> **Exercise**:
Your job is to report every line of the entries that has "Gigabyte".

> **Input data**:
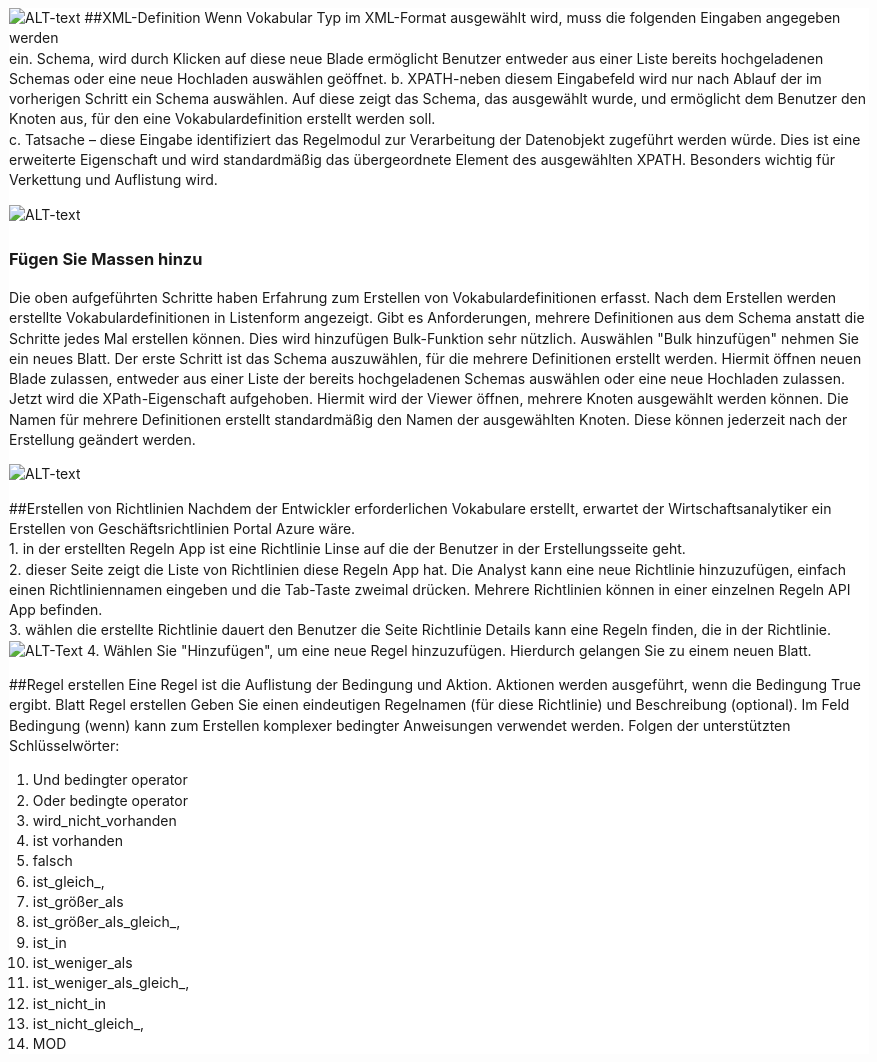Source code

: ![ALT-text][5]
##<a name="xml-definition"></a>XML-Definition
Wenn Vokabular Typ im XML-Format ausgewählt wird, muss die folgenden Eingaben angegeben werden  
  ein.    Schema, wird durch Klicken auf diese neue Blade ermöglicht Benutzer entweder aus einer Liste bereits hochgeladenen Schemas oder eine neue Hochladen auswählen geöffnet.
b.    XPATH-neben diesem Eingabefeld wird nur nach Ablauf der im vorherigen Schritt ein Schema auswählen. Auf diese zeigt das Schema, das ausgewählt wurde, und ermöglicht dem Benutzer den Knoten aus, für den eine Vokabulardefinition erstellt werden soll.  
  c.    Tatsache – diese Eingabe identifiziert das Regelmodul zur Verarbeitung der Datenobjekt zugeführt werden würde. Dies ist eine erweiterte Eigenschaft und wird standardmäßig das übergeordnete Element des ausgewählten XPATH. Besonders wichtig für Verkettung und Auflistung wird.

![ALT-text][6]

### <a name="add-bulk"></a>Fügen Sie Massen hinzu
Die oben aufgeführten Schritte haben Erfahrung zum Erstellen von Vokabulardefinitionen erfasst. Nach dem Erstellen werden erstellte Vokabulardefinitionen in Listenform angezeigt. Gibt es Anforderungen, mehrere Definitionen aus dem Schema anstatt die Schritte jedes Mal erstellen können. Dies wird hinzufügen Bulk-Funktion sehr nützlich.
Auswählen "Bulk hinzufügen" nehmen Sie ein neues Blatt. Der erste Schritt ist das Schema auszuwählen, für die mehrere Definitionen erstellt werden. Hiermit öffnen neuen Blade zulassen, entweder aus einer Liste der bereits hochgeladenen Schemas auswählen oder eine neue Hochladen zulassen.
Jetzt wird die XPath-Eigenschaft aufgehoben. Hiermit wird der Viewer öffnen, mehrere Knoten ausgewählt werden können.
Die Namen für mehrere Definitionen erstellt standardmäßig den Namen der ausgewählten Knoten. Diese können jederzeit nach der Erstellung geändert werden.

![ALT-text][7]

##<a name="policy-creation"></a>Erstellen von Richtlinien
Nachdem der Entwickler erforderlichen Vokabulare erstellt, erwartet der Wirtschaftsanalytiker ein Erstellen von Geschäftsrichtlinien Portal Azure wäre.  
    1. in der erstellten Regeln App ist eine Richtlinie Linse auf die der Benutzer in der Erstellungsseite geht.  
    2. dieser Seite zeigt die Liste von Richtlinien diese Regeln App hat. Die Analyst kann eine neue Richtlinie hinzuzufügen, einfach einen Richtliniennamen eingeben und die Tab-Taste zweimal drücken. Mehrere Richtlinien können in einer einzelnen Regeln API App befinden.  
    3. wählen die erstellte Richtlinie dauert den Benutzer die Seite Richtlinie Details kann eine Regeln finden, die in der Richtlinie.  
    ![ALT-Text][8]
 4.  Wählen Sie "Hinzufügen", um eine neue Regel hinzuzufügen. Hierdurch gelangen Sie zu einem neuen Blatt.

##<a name="rule-creation"></a>Regel erstellen
Eine Regel ist die Auflistung der Bedingung und Aktion. Aktionen werden ausgeführt, wenn die Bedingung True ergibt. Blatt Regel erstellen Geben Sie einen eindeutigen Regelnamen (für diese Richtlinie) und Beschreibung (optional).
Im Feld Bedingung (wenn) kann zum Erstellen komplexer bedingter Anweisungen verwendet werden. Folgen der unterstützten Schlüsselwörter:  
1.  Und bedingter operator  
2.  Oder bedingte operator  
3.  wird\_nicht\_vorhanden  
4.  ist vorhanden  
5.  falsch  
6.  ist\_gleich\_,  
7.  ist\_größer\_als  
8.  ist\_größer\_als\_gleich\_,  
9.  ist\_in  
10. ist\_weniger\_als  
11. ist\_weniger\_als\_gleich\_,  
12. ist\_nicht\_in  
13. ist\_nicht\_gleich\_,  
14. MOD  

[1]: ./media/app-service-logic-use-biztalk-rules/InsuranceScenario.PNG
[2]: ./media/app-service-logic-use-biztalk-rules/InsuranceBusinessLogic.png
[3]: ./media/app-service-logic-use-biztalk-rules/CreateRuleApiApp.png
[4]: ./media/app-service-logic-use-biztalk-rules/RulesDashboard.png
[5]: ./media/app-service-logic-use-biztalk-rules/LiteralVocab.PNG
[6]: ./media/app-service-logic-use-biztalk-rules/XMLVocab.PNG
[7]: ./media/app-service-logic-use-biztalk-rules/BulkAdd.PNG
[8]: ./media/app-service-logic-use-biztalk-rules/PolicyList.PNG
[9]: ./media/app-service-logic-use-biztalk-rules/RuleCreate.PNG
[10]: ./media/app-service-logic-use-biztalk-rules/APIDef.PNG
[11]: ./media/app-service-logic-use-biztalk-rules/PublicAnon.PNG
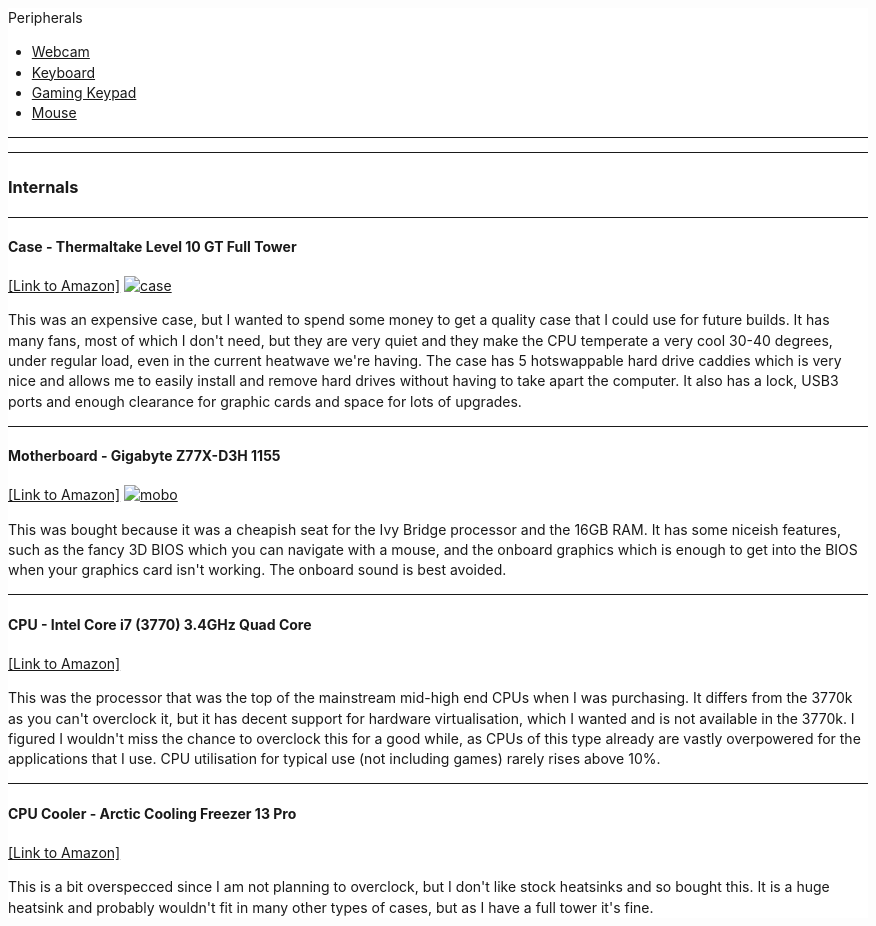 Peripherals

- [Webcam](#webcam)
- [Keyboard](#keyboard)
- [Gaming Keypad](#keypad)
- [Mouse](#mouse)

* * *

* * *

### Internals

* * *

#### Case - Thermaltake Level 10 GT Full Tower

 [\[Link to Amazon\]](http://www.amazon.co.uk/Thermaltake-Level-Full-Tower-Gaming/dp/B004MQBQ1A) [![case](/wp-content/uploads/2014/01/case.jpg)](/wp-content/uploads/2014/01/case.jpg)

This was an expensive case, but I wanted to spend some money to get a quality case that I could use for future builds. It has many fans, most of which I don't need, but they are very quiet and they make the CPU temperate a very cool 30-40 degrees, under regular load, even in the current heatwave we're having. The case has 5 hotswappable hard drive caddies which is very nice and allows me to easily install and remove hard drives without having to take apart the computer. It also has a lock, USB3 ports and enough clearance for graphic cards and space for lots of upgrades.

* * *

#### Motherboard - Gigabyte Z77X-D3H 1155

 [\[Link to Amazon\]](http://www.amazon.co.uk/Gigabyte-GA-Z77X-D3H-SKT-1155-Z77X-D3H-Motherboard/dp/B007KZQFEI) [![mobo](/wp-content/uploads/2014/01/mobo.jpg)](/wp-content/uploads/2014/01/mobo.jpg)

This was bought because it was a cheapish seat for the Ivy Bridge processor and the 16GB RAM. It has some niceish features, such as the fancy 3D BIOS which you can navigate with a mouse, and the onboard graphics which is enough to get into the BIOS when your graphics card isn't working. The onboard sound is best avoided.

* * *

#### CPU - Intel Core i7 (3770) 3.4GHz Quad Core

 [\[Link to Amazon\]](http://www.amazon.co.uk/Intel-3-4GHz-Processor-Cache-Speed/dp/B007RMH1WY)

This was the processor that was the top of the mainstream mid-high end CPUs when I was purchasing. It differs from the 3770k as you can't overclock it, but it has decent support for hardware virtualisation, which I wanted and is not available in the 3770k. I figured I wouldn't miss the chance to overclock this for a good while, as CPUs of this type already are vastly overpowered for the applications that I use. CPU utilisation for typical use (not including games) rarely rises above 10%.

* * *

#### CPU Cooler - Arctic Cooling Freezer 13 Pro

 [\[Link to Amazon\]](http://www.amazon.co.uk/Arctic-Cooling-Freezer-Pro-Cooler/dp/B0047V8E1K)

This is a bit overspecced since I am not planning to overclock, but I don't like stock heatsinks and so bought this. It is a huge heatsink and probably wouldn't fit in many other types of cases, but as I have a full tower it's fine.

> **The completed task**:
#### Motherboard - Gigabyte Z77X-D3H 1155
 [\[Link to Amazon\]](http://www.amazon.co.uk/Gigabyte-GA-Z77X-D3H-SKT-1155-Z77X-D3H-Motherboard/dp/B007KZQFEI) [![mobo](/wp-content/uploads/2014/01/mobo.jpg)](/wp-content/uploads/2014/01/mobo.jpg)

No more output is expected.